Lyrics that speak of poverty, war, ghettos, social marginalization (just think of the words of “Village Ghetto Land”) alternate with joyful moments (the famous “Isn't She Lovely”, composed to celebrate the birth of his daughter Aisha) and instrumental songs like “Contusion” and “Easy Goin' Evening”, plus some of the most expressive ballads in the entire American songbook like “Joy Inside My Tears” and “If It's Magic”; if in “Black Man” Wonder uses History to forcefully convey a message that goes beyond racial barriers, in “I Wish” he retraces his childhood pranks with smiling nostalgia over a funky rhythmic carpet of explosive power that seems to be charged with even greater energy his splendid voice.

The abundance of music in this set is such, and its qualitative compactness is such, that indicating other individual pieces is difficult and probably useless. A masterpiece (and for once the word is not excessive) of this caliber must be appreciated in its entirety numerous times; with every listen the wonder is renewed in the face of a talent with few comparisons in the world musical panorama.

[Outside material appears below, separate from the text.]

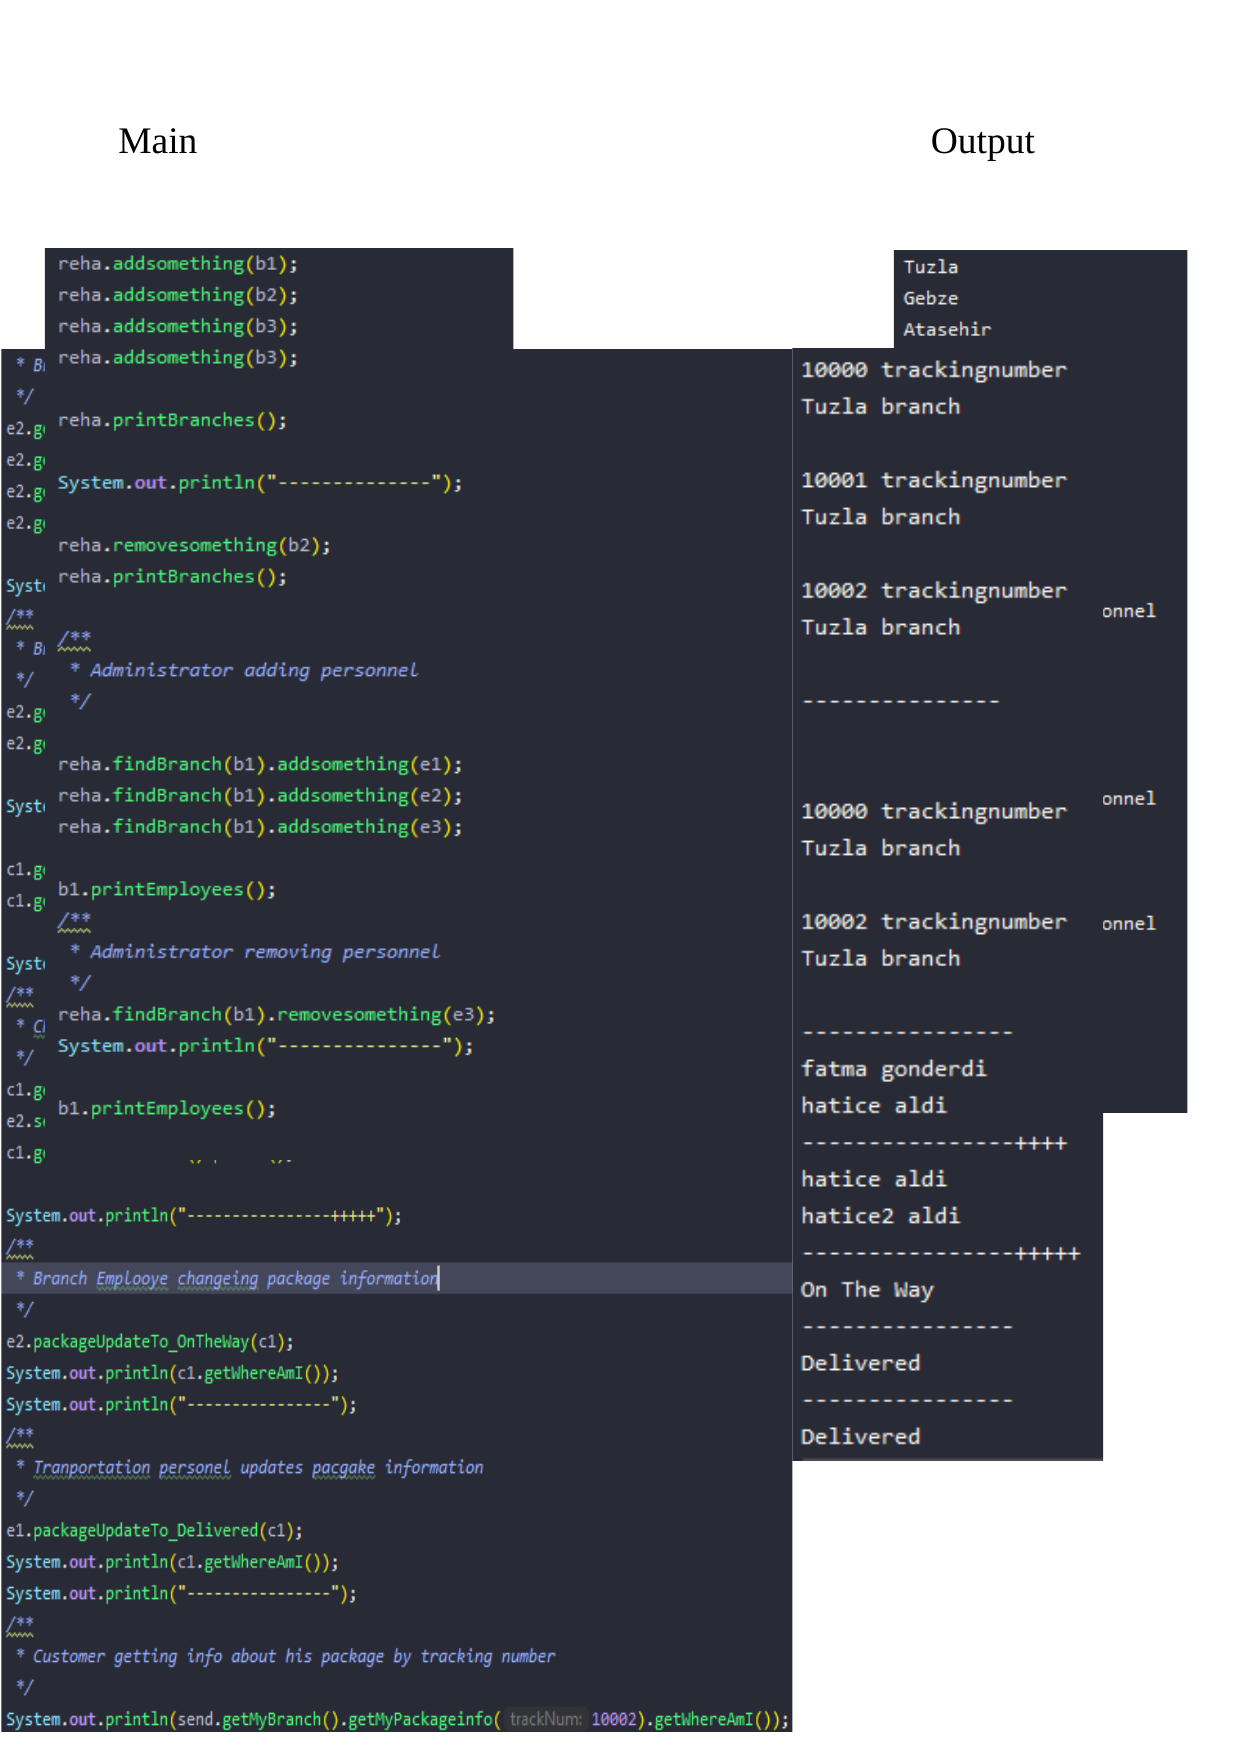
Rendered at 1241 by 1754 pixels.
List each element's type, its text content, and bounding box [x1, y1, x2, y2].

Versatile multi-instrumentalist (almost the entire album is played entirely by him, with a few luxury guests including George Benson and Herbie Hancock), composer, unsurpassed singer, musician who summarizes and brings within himself decades of African-American musical history, Stevie Wonder has summarized in this album all the creative energy of which he is capable, giving us a work that does not age a minute despite the passing of the years and is recommended to everyone, even to those who do not normally listen to this type of music (and do not know what gets lost).

Carlo Boccadoro, composer and conductor, was born in Macerata in 1963. He lives and works in Milan. He collaborates with soloists and orchestras in different parts of the world. He is the author of numerous books on musical topics.

This text is taken from “Lunario della musica: A record for every day of the year” published by Einaudi, courtesy of the author and the publisher.